Transcribe the entries below exactly from their first line through the line containing "126th Session of", and let no picture into the copy.
§ §
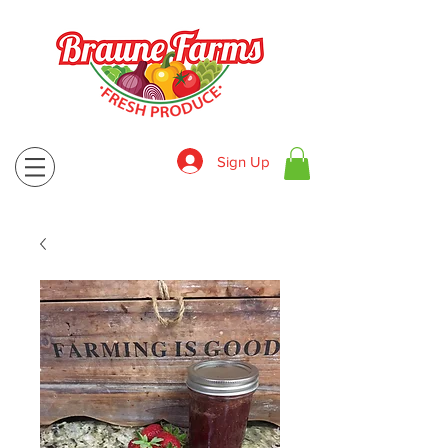
Sign Up
830-643-9974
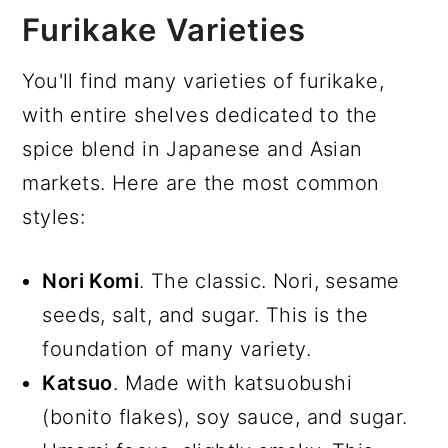
Furikake Varieties
You'll find many varieties of furikake,
with entire shelves dedicated to the
spice blend in Japanese and Asian
markets. Here are the most common
styles:
Nori Komi
. The classic. Nori, sesame
seeds, salt, and sugar. This is the
foundation of many variety.
Katsuo
. Made with katsuobushi
(bonito flakes), soy sauce, and sugar.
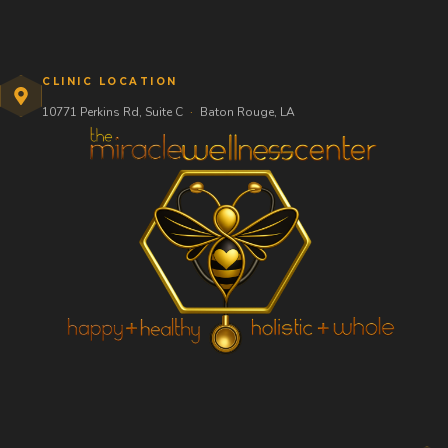
CLINIC LOCATION
10771 Perkins Rd, Suite C
·
Baton Rouge, LA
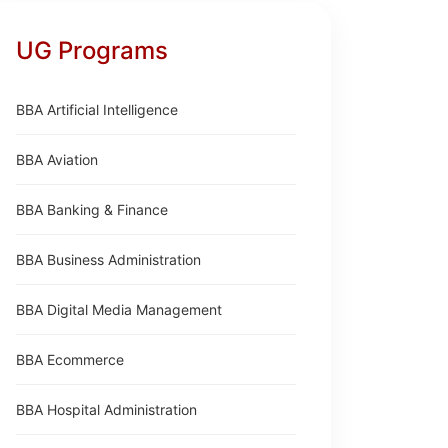
UG Programs
BBA Artificial Intelligence
BBA Aviation
BBA Banking & Finance
BBA Business Administration
BBA Digital Media Management
BBA Ecommerce
BBA Hospital Administration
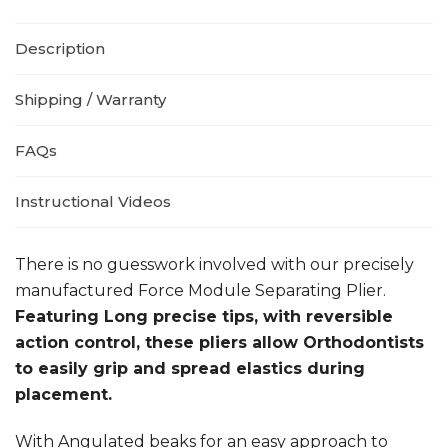
Description
Shipping / Warranty
FAQs
Instructional Videos
There is no guesswork involved with our precisely
manufactured Force Module Separating Plier.
Featuring Long precise tips, with reversible
action control, these pliers allow Orthodontists
to easily grip and spread elastics during
placement.
With Angulated beaks for an easy approach to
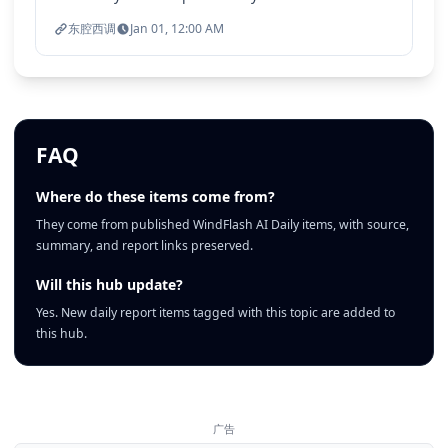
东腔西调
Jan 01, 12:00 AM
FAQ
Where do these items come from?
They come from published WindFlash AI Daily items, with source,
summary, and report links preserved.
Will this hub update?
Yes. New daily report items tagged with this topic are added to
this hub.
广告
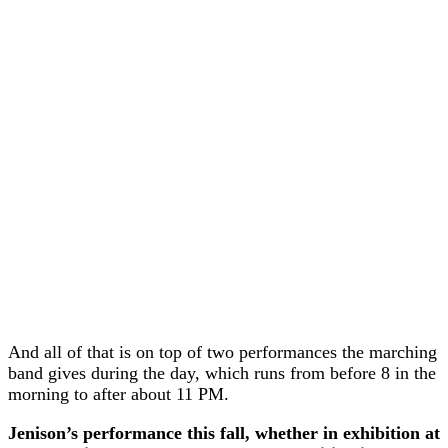
And all of that is on top of two performances the marching
band gives during the day, which runs from before 8 in the
morning to after about 11 PM.
Jenison’s performance this fall, whether in exhibition at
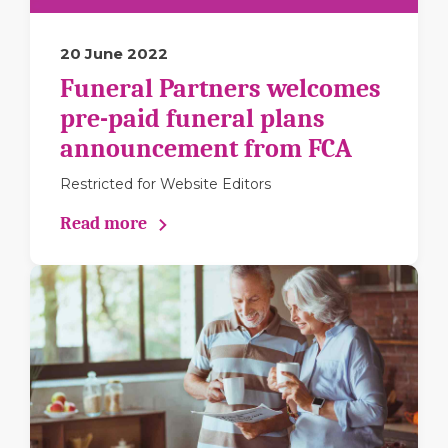
20 June 2022
Funeral Partners welcomes
pre-paid funeral plans
announcement from FCA
Restricted for Website Editors
Read more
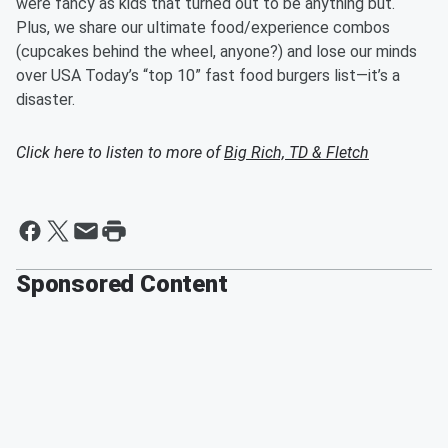
were fancy as kids that turned out to be anything but.
Plus, we share our ultimate food/experience combos
(cupcakes behind the wheel, anyone?) and lose our minds
over USA Today’s “top 10” fast food burgers list—it’s a
disaster.
Click here to listen to more of
Big Rich, TD & Fletch
Sponsored Content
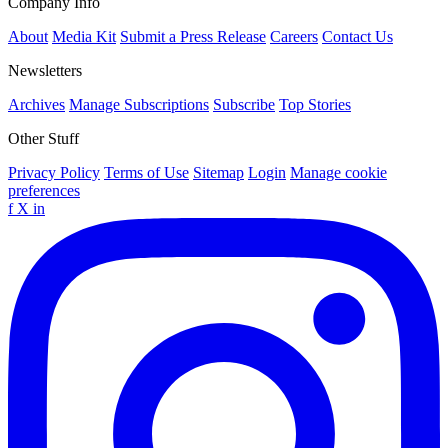
Company Info
About
Media Kit
Submit a Press Release
Careers
Contact Us
Newsletters
Archives
Manage Subscriptions
Subscribe
Top Stories
Other Stuff
Privacy Policy
Terms of Use
Sitemap
Login
Manage cookie
preferences
f
X
in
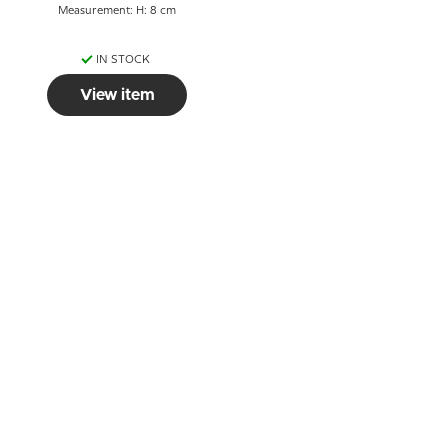
Measurement: H: 8 cm
IN STOCK
View item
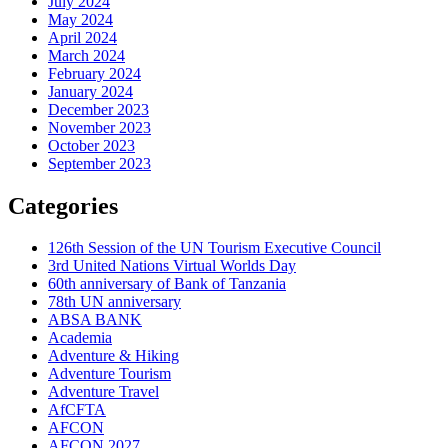
July 2024
May 2024
April 2024
March 2024
February 2024
January 2024
December 2023
November 2023
October 2023
September 2023
Categories
126th Session of the UN Tourism Executive Council
3rd United Nations Virtual Worlds Day
60th anniversary of Bank of Tanzania
78th UN anniversary
ABSA BANK
Academia
Adventure & Hiking
Adventure Tourism
Adventure Travel
AfCFTA
AFCON
AFCON 2027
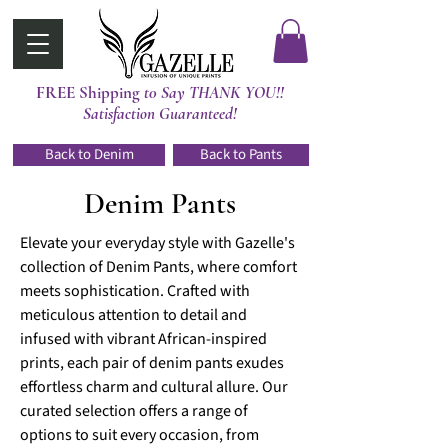
FREE Shipping
t0 Say THANK YOU!!
Satisfaction Guaranteed!
Back to Denim
Back to Pants
Denim Pants
Elevate your everyday style with Gazelle's
collection of Denim Pants, where comfort
meets sophistication. Crafted with
meticulous attention to detail and
infused with vibrant African-inspired
prints, each pair of denim pants exudes
effortless charm and cultural allure. Our
curated selection offers a range of
options to suit every occasion, from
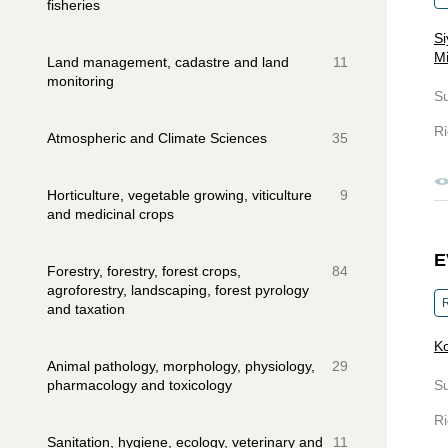
fisheries
Si
Mi
Land management, cadastre and land
11
monitoring
S
Ri
Atmospheric and Climate Sciences
35
Horticulture, vegetable growing, viticulture
9
and medicinal crops
E
Forestry, forestry, forest crops,
84
agroforestry, landscaping, forest pyrology
R
and taxation
K
Animal pathology, morphology, physiology,
29
pharmacology and toxicology
S
Ri
Sanitation, hygiene, ecology, veterinary and
11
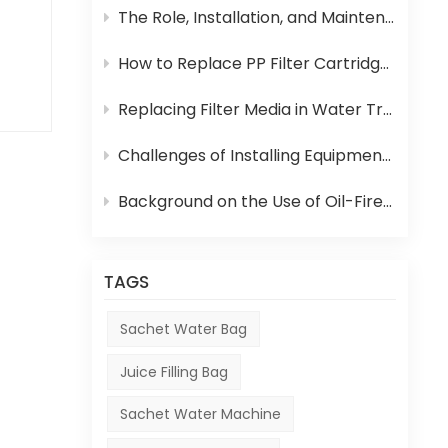
The Role, Installation, and Maintenance of Juice UHT Sterilization Equipment
How to Replace PP Filter Cartridge and Reverse Osmosis Membrane in an RO System
t
Replacing Filter Media in Water Treatment Equipment
ies
Challenges of Installing Equipment in Africa
Background on the Use of Oil-Fired Boilers in Africa and Their Role in Beverage Production
and
y.
TAGS
or
Sachet Water Bag
Juice Filling Bag
Sachet Water Machine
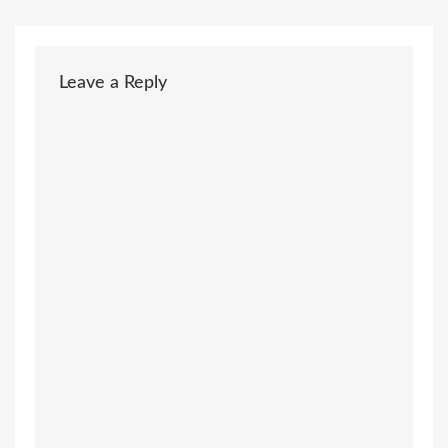
Leave a Reply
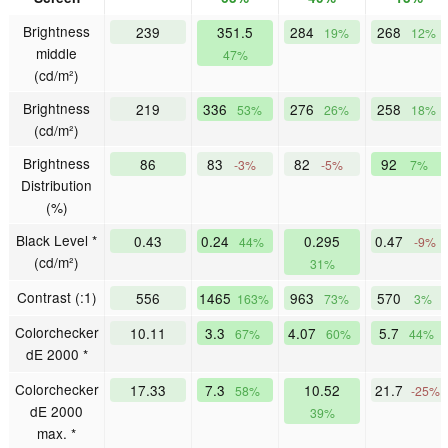
Brightness
239
351.5
284
268
19%
12%
middle
47%
(cd/m²)
Brightness
219
336
276
258
53%
26%
18%
(cd/m²)
Brightness
86
83
82
92
-3%
-5%
7%
Distribution
(%)
Black Level *
0.43
0.24
0.295
0.47
44%
-9%
(cd/m²)
31%
Contrast (:1)
556
1465
963
570
163%
73%
3%
Colorchecker
10.11
3.3
4.07
5.7
67%
60%
44%
dE 2000 *
Colorchecker
17.33
7.3
10.52
21.7
58%
-25%
dE 2000
39%
max. *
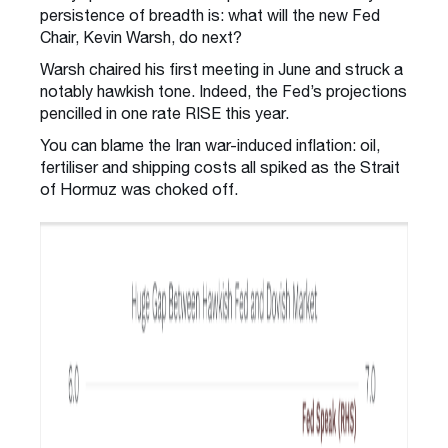
persistence of breadth is: what will the new Fed
Chair, Kevin Warsh, do next?
Warsh chaired his first meeting in June and struck a
notably hawkish tone. Indeed, the Fed’s projections
pencilled in one rate RISE this year.
You can blame the Iran war-induced inflation: oil,
fertiliser and shipping costs all spiked as the Strait
of Hormuz was choked off.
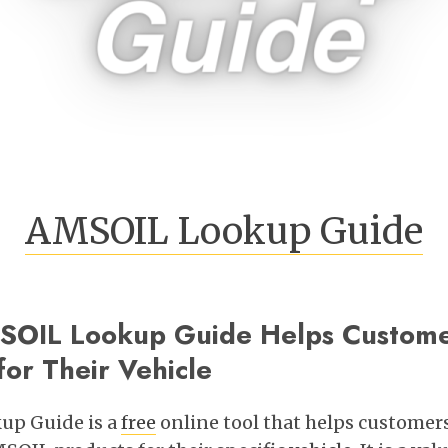
AMSOIL Lookup Guide
OIL Lookup Guide Helps Customer
or Their Vehicle
up Guide is a
free
online tool that helps customers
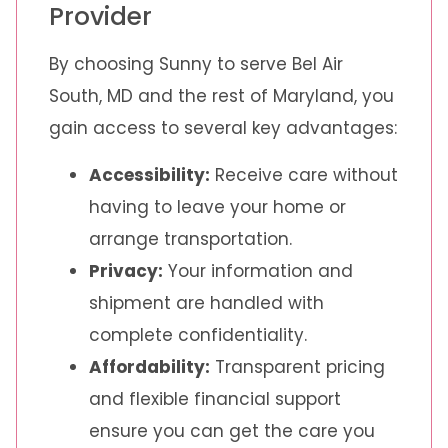
Provider
By choosing Sunny to serve Bel Air
South, MD and the rest of Maryland, you
gain access to several key advantages:
Accessibility:
Receive care without
having to leave your home or
arrange transportation.
Privacy:
Your information and
shipment are handled with
complete confidentiality.
Affordability:
Transparent pricing
and flexible financial support
ensure you can get the care you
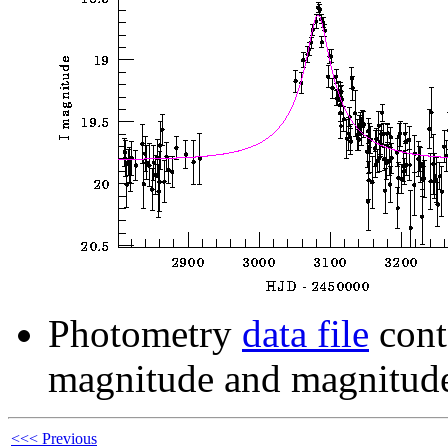
Photometry
data file
cont
magnitude and magnitude
<<< Previous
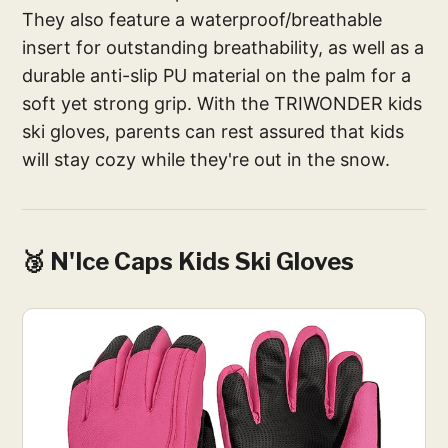
They also feature a waterproof/breathable
insert for outstanding breathability, as well as a
durable anti-slip PU material on the palm for a
soft yet strong grip. With the TRIWONDER kids
ski gloves, parents can rest assured that kids
will stay cozy while they're out in the snow.
🥉 N'Ice Caps Kids Ski Gloves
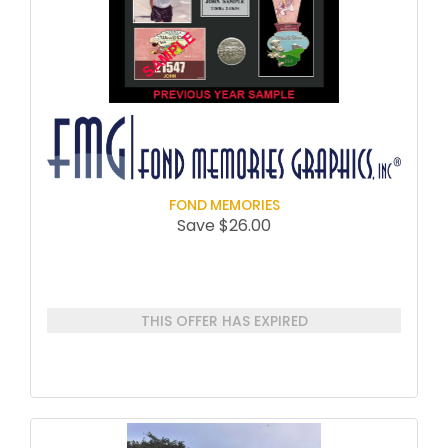
FOND MEMORIES
Save $26.00
THIS OFFER HAS EXPIRED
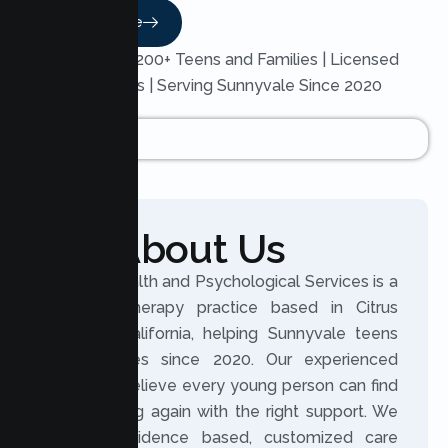
Read More
Trusted by 200+ Teens and Families | Licensed
Therapists | Serving Sunnyvale Since 2020
About Us
Lumen Health and Psychological Services is a
licensed therapy practice based in Citrus
Heights, California, helping Sunnyvale teens
and families since 2020. Our experienced
clinicians believe every young person can find
their footing again with the right support. We
provide evidence based, customized care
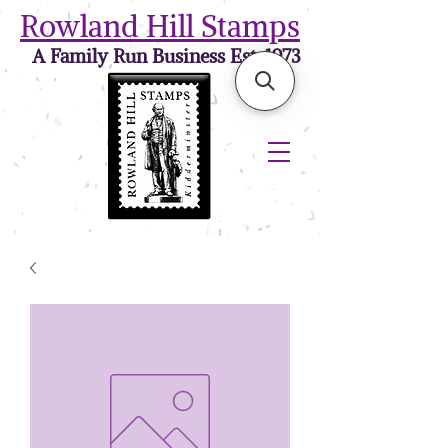
Rowland Hill Stamps
A Family Run Business Est. 1973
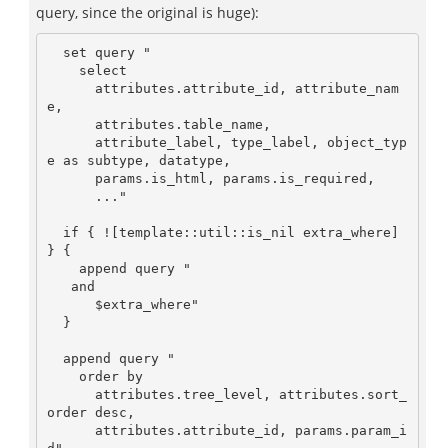
query, since the original is huge):
  set query "

    select

      attributes.attribute_id, attribute_nam
e, 

      attributes.table_name,

      attribute_label, type_label, object_typ
e as subtype, datatype, 

      params.is_html, params.is_required,

      ..."

  if { ![template::util::is_nil extra_where] 
} {

    append query "

   and

      $extra_where"

  }

  append query "

    order by

      attributes.tree_level, attributes.sort_
order desc, 

      attributes.attribute_id, params.param_i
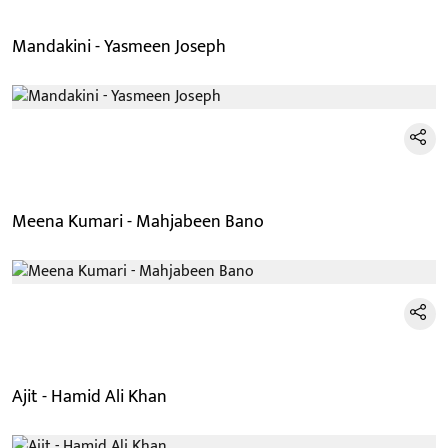
Mandakini - Yasmeen Joseph
Meena Kumari - Mahjabeen Bano
Ajit - Hamid Ali Khan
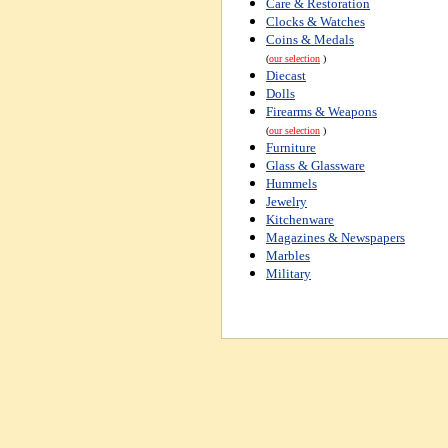
Care & Restoration
Clocks & Watches
Coins & Medals
(
our selection
)
Diecast
Dolls
Firearms & Weapons
(
our selection
)
Furniture
Glass & Glassware
Hummels
Jewelry
Kitchenware
Magazines & Newspapers
Marbles
Military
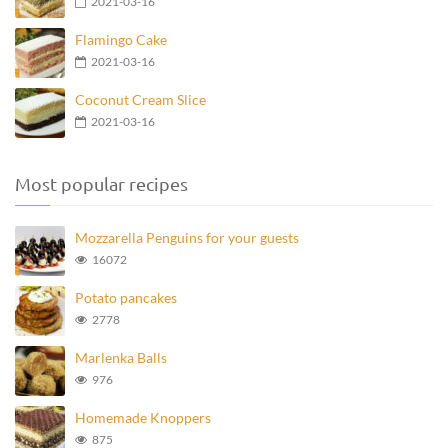
2021-03-16
Flamingo Cake
2021-03-16
Coconut Cream Slice
2021-03-16
Most popular recipes
Mozzarella Penguins for your guests
16072
Potato pancakes
2778
Marlenka Balls
976
Homemade Knoppers
875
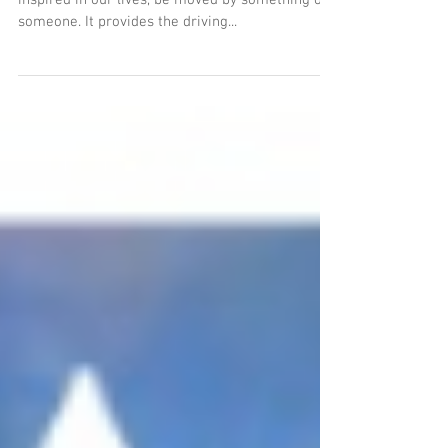
Inspiration
Inspiration.........What a word!...we all want to be
inspired in our lives, be moved by something or
someone. It provides the driving...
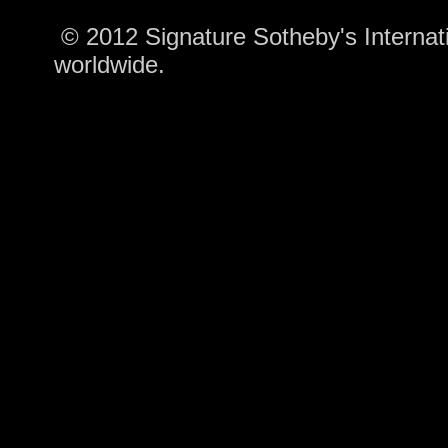
© 2012 Signature Sotheby's Internatio
worldwide.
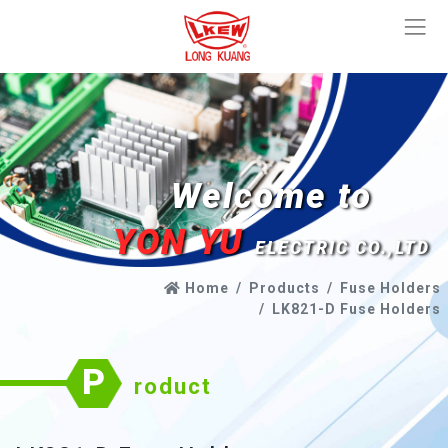
Welcome to
YON YU
ELECTRIC CO.,LTD
Home
Products
Fuse Holders
LK821-D Fuse Holders
P
roduct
§ §
* [Exercise solution]:
Sign Up
830-643-9974
Furikake Varieties
You'll find many varieties of furikake,
with entire shelves dedicated to the
spice blend in Japanese and Asian
markets. Here are the most common
styles:
Nori Komi
. The classic. Nori, sesame
seeds, salt, and sugar. This is the
foundation of many variety.
Katsuo
. Made with katsuobushi
(bonito flakes), soy sauce, and sugar.
CLINIC LOCATION
10771 Perkins Rd, Suite C
·
Baton Rouge, LA
UG Programs
BBA Artificial Intelligence
BBA Aviation
BBA Banking & Finance
BBA Business Administration
BBA Digital Media Management
BBA Ecommerce
BBA Hospital Administration
Description
Shipping / Warranty
FAQs
Instructional Videos
There is no guesswork involved with our precisely
manufactured Force Module Separating Plier.
Featuring Long precise tips, with reversible
action control, these pliers allow Orthodontists
to easily grip and spread elastics during
placement.
With Angulated beaks for an easy approach to
东腔西调
Jan 01, 12:00 AM
FAQ
Where do these items come from?
They come from published WindFlash AI Daily items, with source,
summary, and report links preserved.
Will this hub update?
Yes. New daily report items tagged with this topic are added to
this hub.
广告
And all of that is on top of two performances the marching
band gives during the day, which runs from before 8 in the
morning to after about 11 PM.
Jenison’s performance this fall, whether in exhibition at
20 June 2022
Funeral Partners welcomes
pre-paid funeral plans
announcement from FCA
Restricted for Website Editors
Read more
were fancy as kids that turned out to be anything but.
Plus, we share our ultimate food/experience combos
(cupcakes behind the wheel, anyone?) and lose our minds
over USA Today’s “top 10” fast food burgers list—it’s a
disaster.
Click here to listen to more of
Big Rich, TD & Fletch
Sponsored Content
Company Info
About
Media Kit
Submit a Press Release
Careers
Contact Us
Newsletters
Archives
Manage Subscriptions
Subscribe
Top Stories
Other Stuff
Privacy Policy
Terms of Use
Sitemap
Login
Manage cookie
preferences
f
X
in
Measurement: H: 8 cm
IN STOCK
View item
July 2024
May 2024
April 2024
March 2024
February 2024
January 2024
December 2023
November 2023
October 2023
September 2023
Categories
126th Session of the UN Tourism Executive Council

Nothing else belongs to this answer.